On the HeavyForwarder
transforms.conf
[header1]
DELIMS="\t"
FIELDS=Environment,ProductName,UtcDate, RequestId,Clientid,ClientIp
[header2]
DELIMS="\t"
FIELDS=Environment,ProductName,UtcDate,Instance,Region,RequestId,ClientIp,DeviceId
[header3]
DELIMS="\t"
FIELDS=Environment,ProductName,UtcDate ,DeviceId ClientIp
In props.conf
[eventhub:sourcewithmixedsources]
INDEXED_EXTRACTIONS = TSV
CHECK_FOR_HEADER=true
NO_BINARY_CHECK = 1
SHOULD_LINEMERGE = false
pulldown_type = 1
REPORT-headers = header1, header3,header3
1. If you're doing indexed extractions, your data is processed as parsed. Adding search-time extractions will only result in double fields (or misassigned fields in case of not-well-defined formats).
2. In general, unless you have a file input with header specifying fields within that file there's no way to assign fields dynamically to indexed-extraction fields.
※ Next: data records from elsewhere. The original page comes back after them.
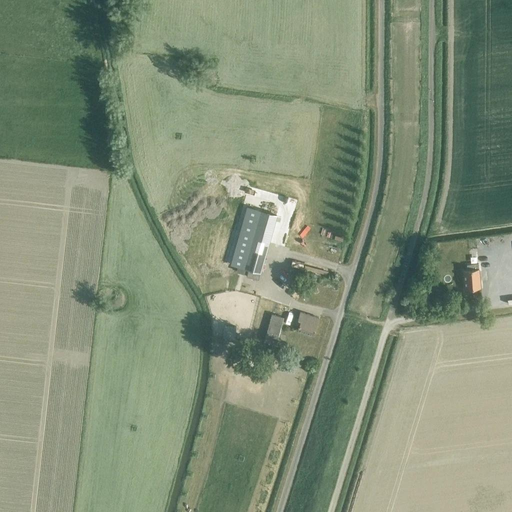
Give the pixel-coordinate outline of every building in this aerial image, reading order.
[(247,206),(231,264),(249,269),(247,276),(258,279),(260,272),(276,215),(247,206)] [(316,246),(324,246),(325,238),(317,238),(316,246)] [(463,271),(465,289),(479,287),(476,263),(466,264),(467,270),(463,271)] [(297,330),(313,336),(319,318),(300,312),(298,319),(296,318),(295,324),(299,325),(297,330)] [(272,313),(264,341),(276,345),(283,317),(272,313)]
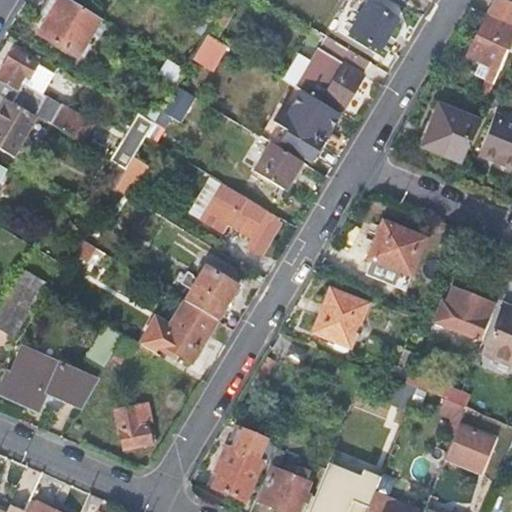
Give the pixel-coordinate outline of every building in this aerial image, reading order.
[(62,0),(59,0),(37,37),(75,60),(98,22),(62,0)] [(135,28),(153,0),(141,0),(127,23),(135,28)] [(174,11),(155,0),(153,0),(135,28),(155,41),(174,11)] [(511,7),(494,0),(485,18),(511,28),(511,26),(511,7)] [(393,22),(363,4),(346,34),(376,52),(393,22)] [(214,21),(204,37),(213,43),(231,15),(221,9),(214,21)] [(485,18),(465,59),(478,65),(497,74),(507,50),(503,49),(511,28),(485,18)] [(300,94),(324,109),(326,106),(338,113),(367,65),(324,39),(308,66),(295,58),(280,82),(293,91),(300,94)] [(9,54),(0,68),(0,98),(32,117),(69,140),(80,121),(36,94),(46,76),(9,54)] [(478,65),(473,77),(484,82),(492,86),(497,74),(478,65)] [(178,76),(163,67),(159,74),(173,83),(178,76)] [(484,82),(477,97),(486,101),(492,86),(484,82)] [(183,120),(195,96),(178,87),(165,111),(183,120)] [(280,104),(259,140),(267,145),(276,150),(280,144),(310,163),(321,144),(318,142),(333,115),(324,109),(300,94),(290,110),(280,104)] [(0,151),(12,158),(19,146),(15,144),(32,117),(0,98),(0,151)] [(436,108),(419,149),(460,165),(476,125),(436,108)] [(511,122),(495,115),(479,153),(494,159),(492,164),(511,171),(511,122)] [(140,120),(112,165),(121,171),(123,171),(141,140),(150,126),(140,120)] [(267,145),(251,172),(281,191),(297,164),(276,150),(267,145)] [(111,165),(95,191),(105,198),(109,191),(121,171),(112,165),(111,165)] [(123,171),(121,171),(109,191),(125,200),(137,180),(123,171)] [(105,198),(95,215),(111,223),(125,200),(109,191),(105,198)] [(278,229),(279,226),(223,193),(201,230),(222,242),(227,233),(252,248),(247,257),(260,265),(269,250),(281,231),(278,229)] [(426,240),(382,224),(366,262),(410,278),(426,240)] [(79,242),(71,256),(83,263),(91,249),(79,242)] [(22,269),(15,281),(37,293),(44,281),(22,269)] [(202,270),(182,303),(215,323),(234,288),(202,270)] [(0,305),(0,334),(11,340),(37,293),(15,281),(0,305)] [(477,341),(491,305),(452,290),(446,305),(441,304),(432,324),(477,341)] [(365,306),(328,292),(312,335),(348,349),(365,306)] [(158,326),(147,344),(172,360),(174,357),(184,363),(192,349),(198,353),(215,323),(182,303),(165,330),(158,326)] [(511,313),(500,308),(482,352),(511,364),(511,313)] [(426,327),(416,351),(423,354),(432,329),(426,327)] [(112,343),(98,336),(83,363),(96,370),(112,343)] [(122,337),(109,360),(118,365),(123,357),(127,359),(136,346),(122,337)] [(4,376),(0,385),(0,395),(38,412),(44,397),(62,404),(78,411),(95,384),(77,376),(21,352),(8,377),(4,376)] [(407,373),(402,385),(413,389),(429,396),(433,384),(407,373)] [(459,394),(433,384),(429,396),(441,401),(454,406),(459,394)] [(459,408),(463,396),(459,394),(454,406),(459,408)] [(454,406),(441,401),(436,414),(450,419),(443,435),(451,438),(456,426),(463,409),(459,408),(454,406)] [(470,401),(466,411),(504,426),(508,416),(470,401)] [(149,421),(146,407),(115,413),(123,451),(154,445),(151,431),(146,432),(144,421),(149,421)] [(475,419),(470,431),(483,437),(488,425),(475,419)] [(451,438),(442,461),(477,474),(491,440),(483,437),(470,431),(456,426),(451,438)] [(266,438),(238,427),(213,484),(245,498),(259,463),(256,461),(266,438)] [(282,472),(272,468),(258,503),(279,511),(297,511),(308,485),(304,483),(308,473),(286,463),(282,472)] [(312,510),(311,511),(355,511),(364,491),(339,481),(333,495),(318,489),(310,509),(312,510)] [(401,511),(403,507),(372,496),(365,511),(401,511)]
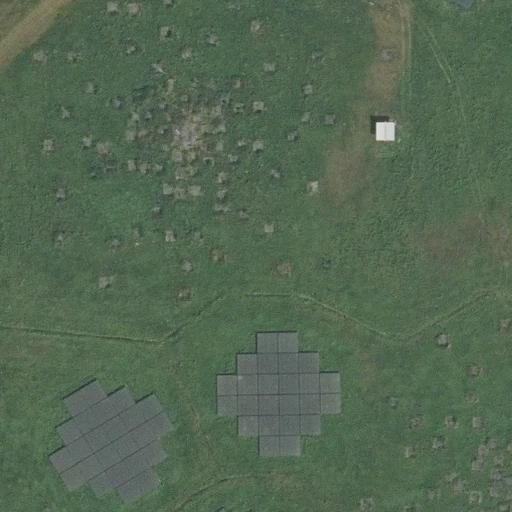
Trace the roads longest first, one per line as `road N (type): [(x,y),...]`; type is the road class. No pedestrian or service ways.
road 1 (track): [(329,511),(313,486),(282,466),(223,452),(199,412),(194,363),(234,286),(334,283),(385,246),(395,180),(420,115),(422,37),(414,0)]
road 2 (track): [(271,0),(310,22),(329,46),(359,137),(468,168),(511,164)]
road 3 (track): [(71,511),(15,440),(13,402),(0,377)]
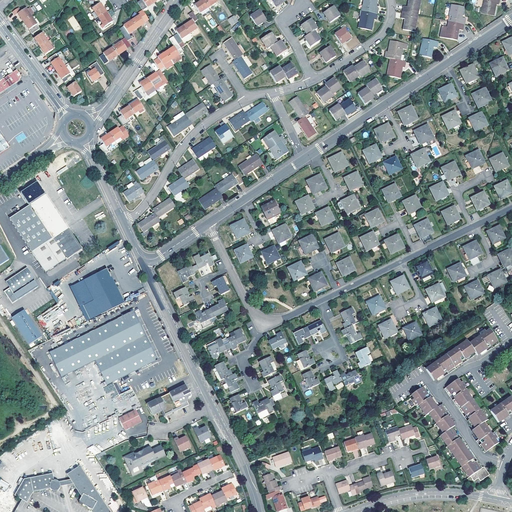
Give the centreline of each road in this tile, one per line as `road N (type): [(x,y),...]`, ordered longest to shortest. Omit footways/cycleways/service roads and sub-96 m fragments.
road 1 (residential): [(207,223),(251,310),(271,320),(511,207)]
road 2 (tertiary): [(257,511),(146,258)]
road 3 (residential): [(511,19),(303,158)]
road 4 (residential): [(511,340),(438,390),(479,455),(503,466)]
road 5 (residential): [(246,99),(199,128),(152,195),(123,221)]
road 6 (residential): [(350,511),(417,492),(495,498)]
road 7 (residential): [(179,0),(105,105)]
road 8 (residential): [(389,0),(384,32),(312,80)]
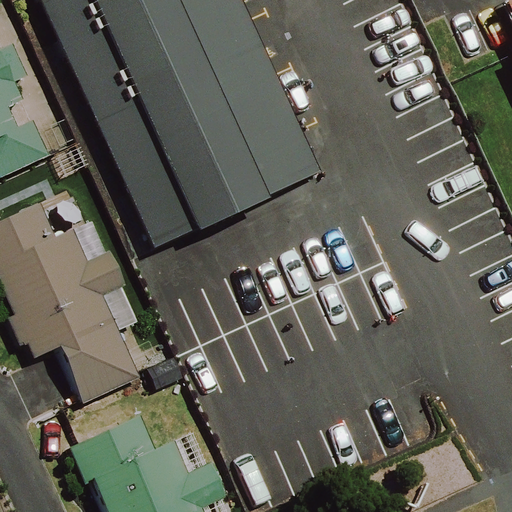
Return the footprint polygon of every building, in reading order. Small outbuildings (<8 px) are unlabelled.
[(26,0),(147,260),(185,243),(187,247),(257,215),(255,211),(315,183),(229,0),(26,0)] [(511,45),(498,52),(511,83),(511,45)] [(0,184),(44,165),(27,128),(10,135),(1,116),(16,108),(9,92),(23,86),(6,50),(0,52),(0,184)] [(32,214),(0,228),(0,306),(8,323),(1,327),(14,356),(21,352),(28,368),(50,357),(75,412),(134,385),(97,304),(120,294),(103,258),(80,268),(66,238),(47,247),(32,214)] [(132,425),(61,457),(78,494),(84,491),(93,511),(203,511),(216,506),(201,473),(179,482),(166,454),(149,461),(132,425)]
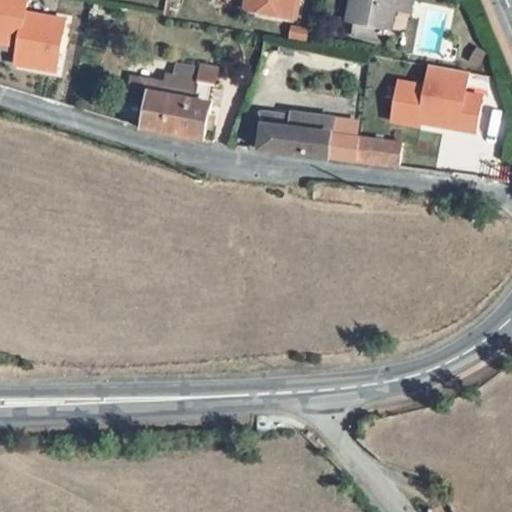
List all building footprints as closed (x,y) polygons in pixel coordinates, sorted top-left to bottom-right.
[(64,28),(24,21),(27,0),(0,0),(0,50),(17,54),(14,72),(55,79),(64,28)] [(270,21),(301,25),(303,0),(235,0),(257,2),(272,4),(270,21)] [(375,28),(372,43),(387,45),(391,31),(396,32),(400,11),(401,0),(411,0),(413,0),(412,0),(361,0),(356,24),(362,26),(375,28)] [(411,0),(401,0),(400,11),(410,14),(413,0),(411,0)] [(257,2),(255,20),(270,21),(272,4),(257,2)] [(362,26),(358,40),(372,43),(375,28),(362,26)] [(299,35),(297,48),(317,52),(320,39),(299,35)] [(149,105),(146,131),(207,139),(217,67),(201,65),(201,67),(175,63),(173,77),(167,76),(166,84),(132,79),(129,102),(149,105)] [(485,104),(467,101),(471,79),(433,72),(429,94),(402,89),(395,127),(423,132),(424,129),(479,139),(485,104)] [(263,113),(259,149),(398,169),(401,142),(330,135),(333,119),(295,113),(292,117),(263,113)]
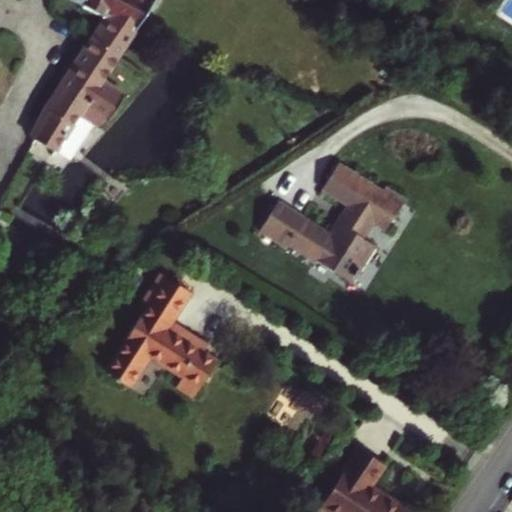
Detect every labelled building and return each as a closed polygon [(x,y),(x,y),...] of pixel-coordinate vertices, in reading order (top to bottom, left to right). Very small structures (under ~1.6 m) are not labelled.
[(72,0),(107,17),(92,41),(93,42),(116,58),(134,30),(153,0),(72,0)] [(426,23),(429,0),(412,0),(409,21),(426,23)] [(43,116),(33,139),(56,152),(79,117),(96,128),(96,127),(99,124),(102,118),(107,121),(123,94),(102,80),(113,63),(116,58),(93,42),(92,41),(50,106),(43,116)] [(276,200),(257,232),(284,249),(287,244),(351,284),(376,245),(363,237),(373,222),(385,230),(403,199),(384,186),(381,190),(337,162),(320,186),(348,205),(329,234),(276,200)] [(98,278),(85,262),(62,281),(76,298),(98,278)] [(103,372),(128,389),(148,356),(180,377),(199,389),(217,360),(203,351),(207,344),(170,320),(189,291),(158,272),(139,301),(145,305),(103,372)] [(174,385),(193,397),(199,389),(180,377),(174,385)] [(412,511),(424,495),(365,456),(333,503),(330,501),(322,511),(381,511),(385,506),(394,511),(412,511)]
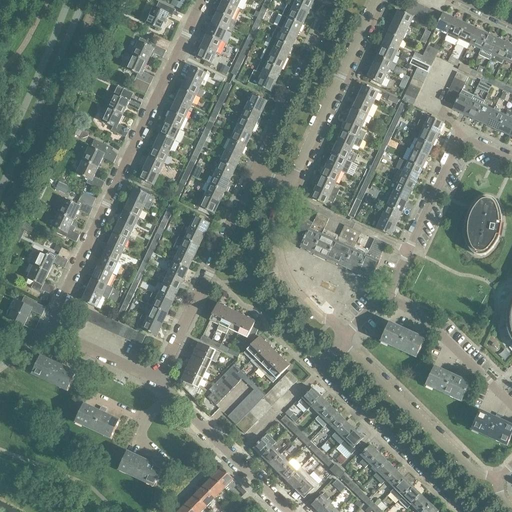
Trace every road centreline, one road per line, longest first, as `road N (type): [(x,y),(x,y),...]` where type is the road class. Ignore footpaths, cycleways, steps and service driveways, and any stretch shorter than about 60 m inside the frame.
road 1 (residential): [(161,372),(142,375),(51,332),(204,0)]
road 2 (residential): [(459,511),(314,372),(338,341)]
road 3 (residential): [(511,158),(458,133),(382,295)]
road 4 (residential): [(287,198),(378,0)]
road 5 (residential): [(498,477),(467,470),(338,341)]
road 6 (residential): [(161,372),(250,180)]
road 7 (secondary): [(0,190),(83,0)]
road 8 (residential): [(250,180),(330,0)]
road 9 (residential): [(293,511),(171,393),(161,372)]
road 10 (secondary): [(68,0),(0,158)]
road 11 (residential): [(511,404),(430,323),(382,295)]
road 12 (residential): [(338,341),(278,264),(276,229),(287,198)]
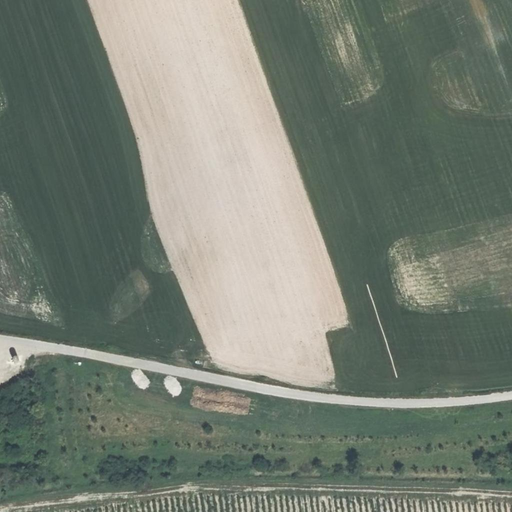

3. You could try making search-time extraction definitions that match only specific message templates.
Like
REPORT-fields-for-app1 = ^(?<Environment>\S+)\s+(?<ProductName>\S+)\s+\(?<UtcDate>\S+)\s+(<RequestId>\S+)\s+(?<ClientId>\S+)\s+(?<ClientIp>\d+\.\d+\.\d+\.\d+)$
This should match only data for app1 because it has specific number of whitespace-separated files and has IP value anchored in a particular place within an event. You can have several other similar extraction definitions, each covering separate event template.
Thanks for confirming my suspicion. SED'ed a lot!
1. If you're doing indexed extractions, your data is processed as parsed. Adding search-time extractions will only result in double fields (or misassigned fields in case of not-well-defined formats).
2. In general, unless you have a file input with header specifying fields within that file there's no way to assign fields dynamically to indexed-extraction fields.
3. You could try making search-time extraction definitions that match only specific message templates.
Like
REPORT-fields-for-app1 = ^(?<Environment>\S+)\s+(?<ProductName>\S+)\s+\(?<UtcDate>\S+)\s+(<RequestId>\S+)\s+(?<ClientId>\S+)\s+(?<ClientIp>\d+\.\d+\.\d+\.\d+)$
This should match only data for app1 because it has specific number of whitespace-separated files and has IP value anchored in a particular place within an event. You can have several other similar extraction definitions, each covering separate event template.